= TASK DESCRIPTION =
Take the lines that begin with the one containing "order: Odonata" and end with the one containing "scientific name: Haemanthus sanguineus", and replace "scientific name" with "species" while keeping everything else the same. Return only those lines, without the pictures.

= INFORMATION GIVEN =
— START —

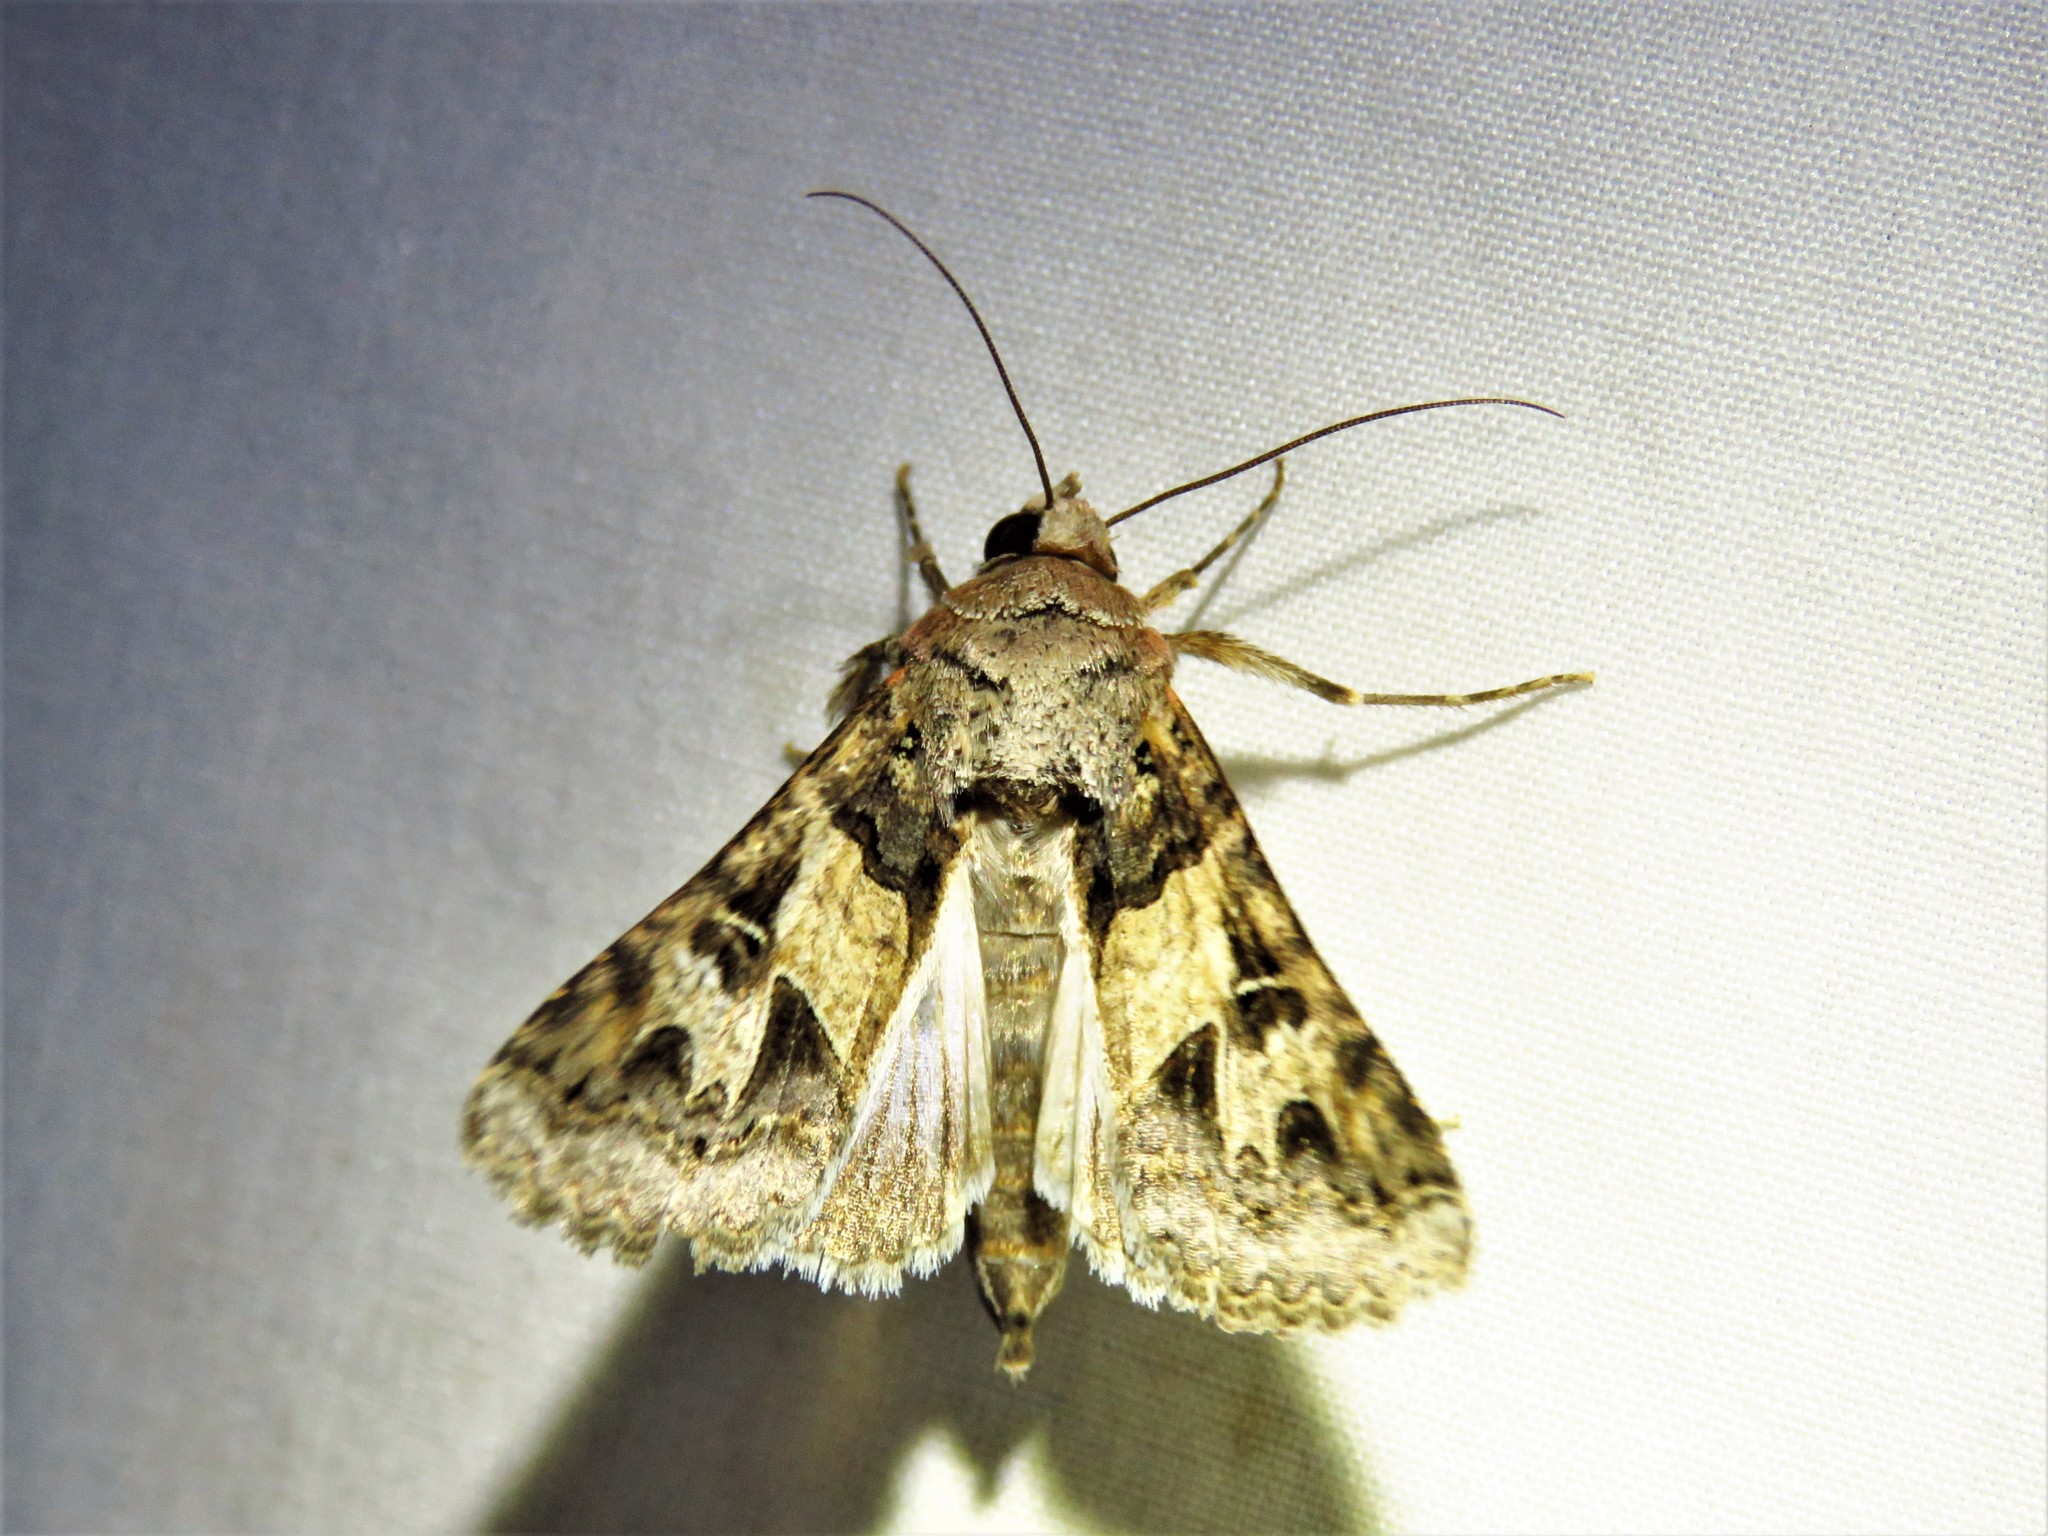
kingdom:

— END —
— START —

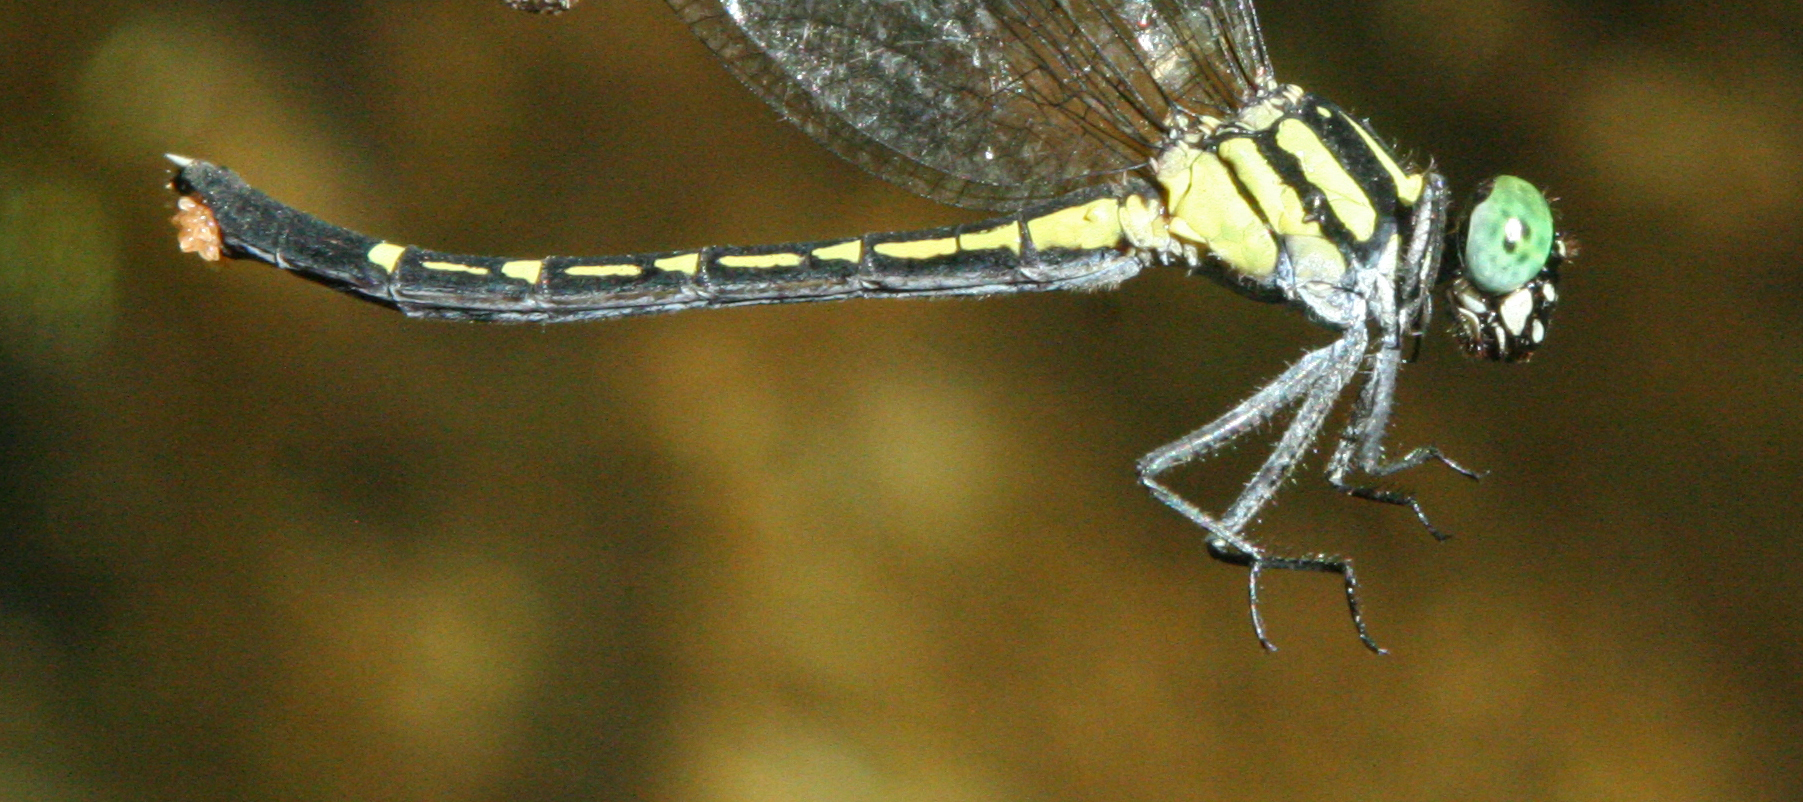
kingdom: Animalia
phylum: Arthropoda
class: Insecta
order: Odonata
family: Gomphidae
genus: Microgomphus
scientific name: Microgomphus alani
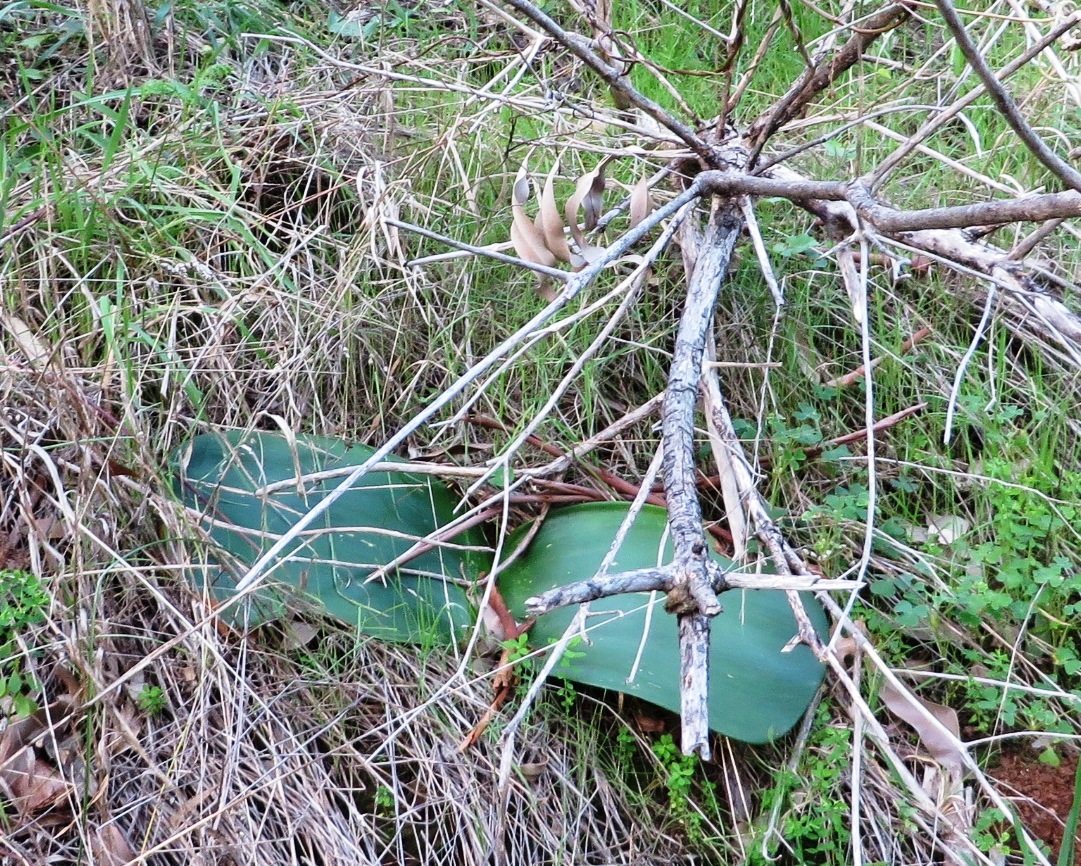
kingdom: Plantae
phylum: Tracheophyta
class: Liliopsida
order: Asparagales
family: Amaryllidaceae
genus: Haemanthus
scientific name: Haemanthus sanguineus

— END —

= RESULT OF THE EXERCISE =
order: Odonata
family: Gomphidae
genus: Microgomphus
species: Microgomphus alani
kingdom: Plantae
phylum: Tracheophyta
class: Liliopsida
order: Asparagales
family: Amaryllidaceae
genus: Haemanthus
species: Haemanthus sanguineus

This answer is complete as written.